Only 10% of buyers may be buying YouTube, but more than half of them say the media is extremely effective. “That’s off the charts,” Borrell shared, noting that nothing ranked higher among those polled.

So, what are the most effective advertising formats for small and mid-sized businesses?

Radio ranks last, while broadcast TV is ahead of content marketing and mobile SBS/text alerts. Spot Cable is in the middle of the pack, but both TV and Radio and below digital media — including OTT and streaming solutions. Indeed, Connected TV and OTT is viewed as “the most effective video format” at 44% of respondents. This compares to 35% extremely/very effective scores for broadcast TV and cable TV, respectively.

As such, streaming video and OTT is the category that has seen agencies express more spending and increased interest than any other. Radio? Just 21% of agencies are increasing their ad dollars, compared to some 63% for streaming video/OTT.

Meanwhile, the latest update to Borrell Associates’ Local Ad Forecast reveals that a downturn in radio advertising may not be as steep, or as simple, as it seems. Why? Individual market results may vary.

While over-the-air revenue is expected to decline by approximately 12% between 2024 and 2029, the report suggests a “slow coast downhill” rather than a freefall for local AM and FM stations, with nuanced differences emerging across individual markets. In some markets, like Charleston, S.C., local radio spending is actually projected to rise just over 1% through 2029.

Other market projections aren’t so rosy. Cincinnati and Riverside-San Bernardino tell a different story, with declines of 10.6% and nearly 15%, respectively. This indicates more significant challenges depending on how stations are selling and bundling their offerings. Factors like commuting patterns, population demographics, and the health of local economies are also critical to understanding why some radio markets are outperforming others.

Local radio’s relative resilience in certain markets is linked to evolving sales strategies. Borrell found that some sales teams are leading with digital products and then adding radio into packages, helping to stabilize revenue. This bundling tactic has helped mitigate audience erosion caused by streaming and on-demand alternatives, and, in some cases, has allowed radio reps to maintain their value proposition to advertisers, even as media consumption habits shift and digital-first platforms continue to pull ad dollars.

Still, the long-term trend remains one of contraction. National spot and network radio are expected to decline faster than local, with drops ranging from 15% to 30%. This is in line with quarterly earnings reports representing the nation’s largest publicly traded radio broadcasting companies.

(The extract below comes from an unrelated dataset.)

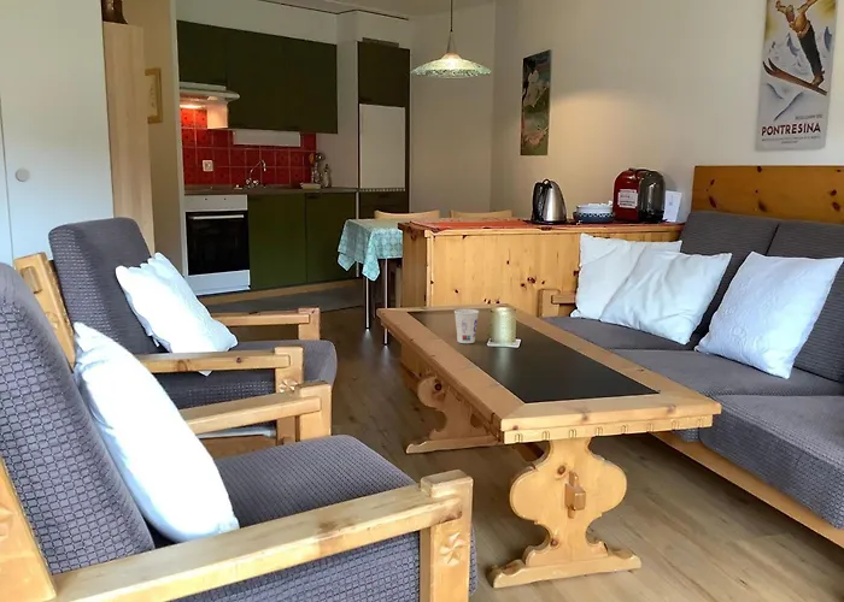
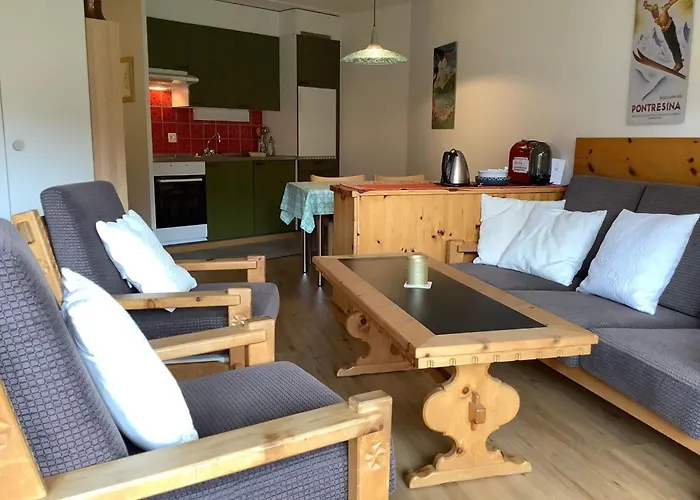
- cup [453,308,480,344]
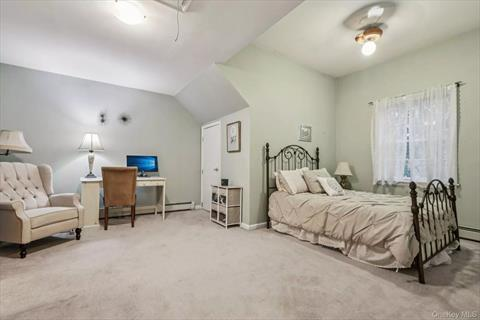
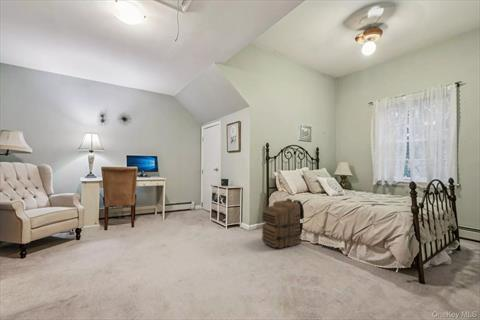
+ backpack [261,198,305,249]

Innovation in creative advertising formats like local contests, sponsorships, and live reads is still drawing interest, but these alone won’t be enough to counterbalance the structural headwinds affecting the industry. Instead, it’s integrated campaigns and hybrid approaches that appear to offer the most promising paths forward.

Large advertisers are moving away from linear broadcast formats in favor of more scalable and targeted digital audio options like streaming and podcasts. Borrell previously predicted digital to account for 25% of radio revenue by the end of this year.

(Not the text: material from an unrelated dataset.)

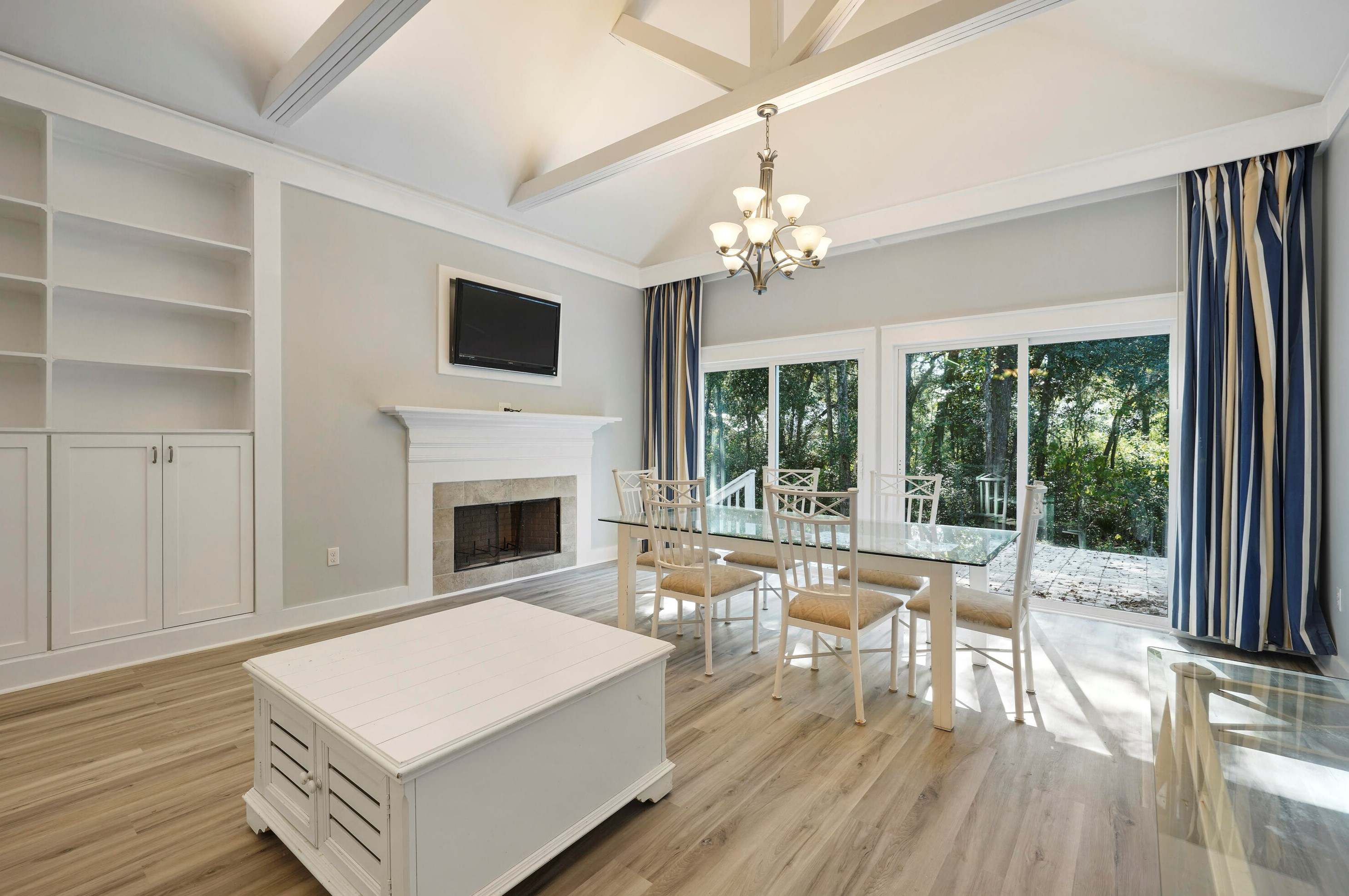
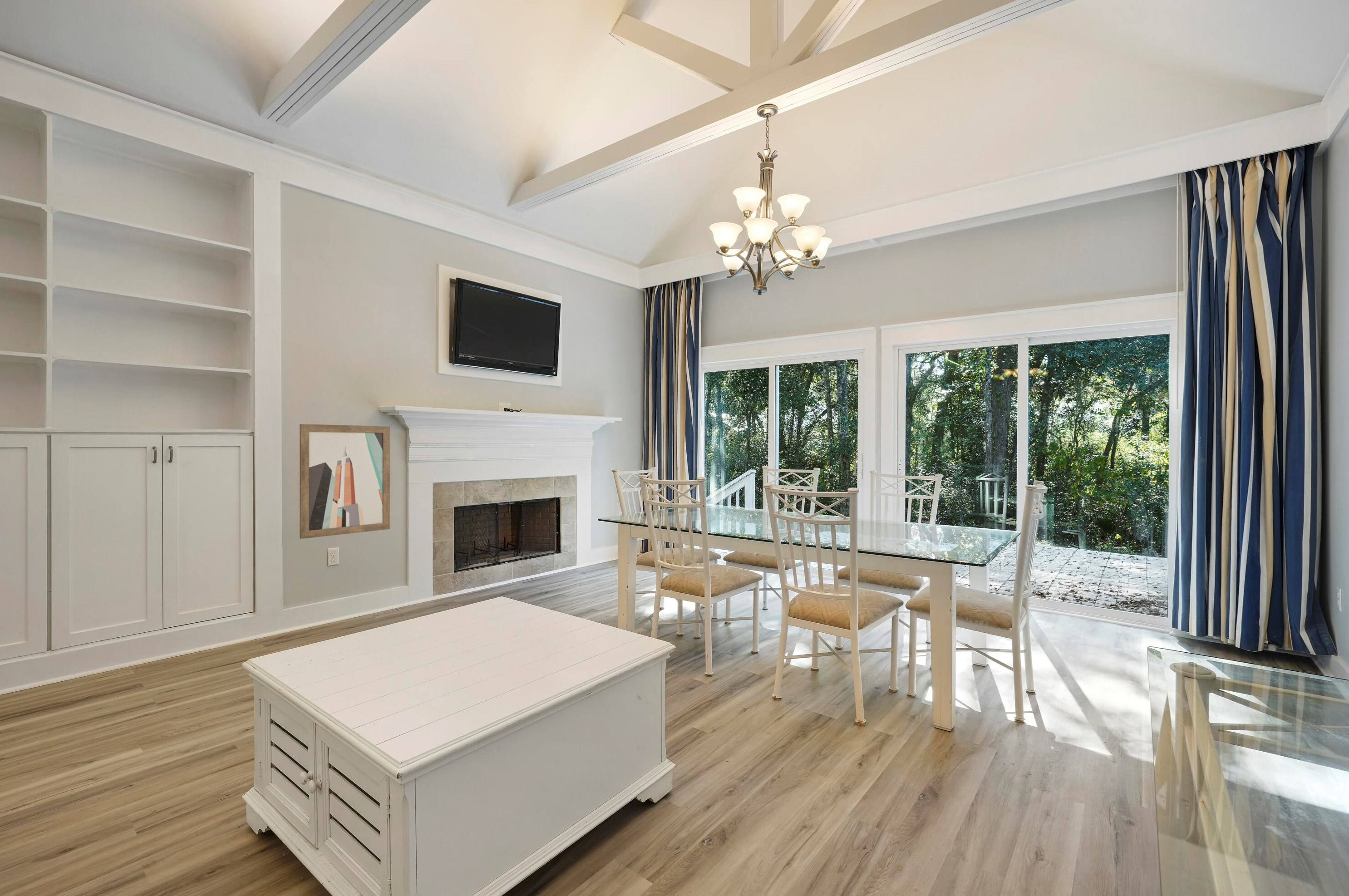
+ wall art [299,423,390,539]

From $1.2 billion in 2024, spending is forecasted to exceed $2 billion by 2029, with year-over-year gains accelerating to double digits starting in 2027. This includes streaming audio, podcasting, and other locally targeted formats that benefit from AI-driven personalization and enhanced targeting for small businesses.

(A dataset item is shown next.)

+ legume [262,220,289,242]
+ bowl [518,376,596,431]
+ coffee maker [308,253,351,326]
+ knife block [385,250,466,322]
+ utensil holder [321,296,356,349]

Borrell’s analysts also pointed to the changing regulatory environment as a factor boosting digital audio. New privacy laws and anti-spam measures are beginning to curb less effective forms of advertising like static display and email marketing, making digital audio a more attractive, high-engagement alternative.

In the report’s summation: “Radio isn’t falling off a cliff like some other traditional media,” but, “it’s definitely not climbing either.”


AD-SPENDING DATA VOID

Asked if they are receiving ad-spending data for their specific market, some 52% said they are not — but would be interested in receiving this information.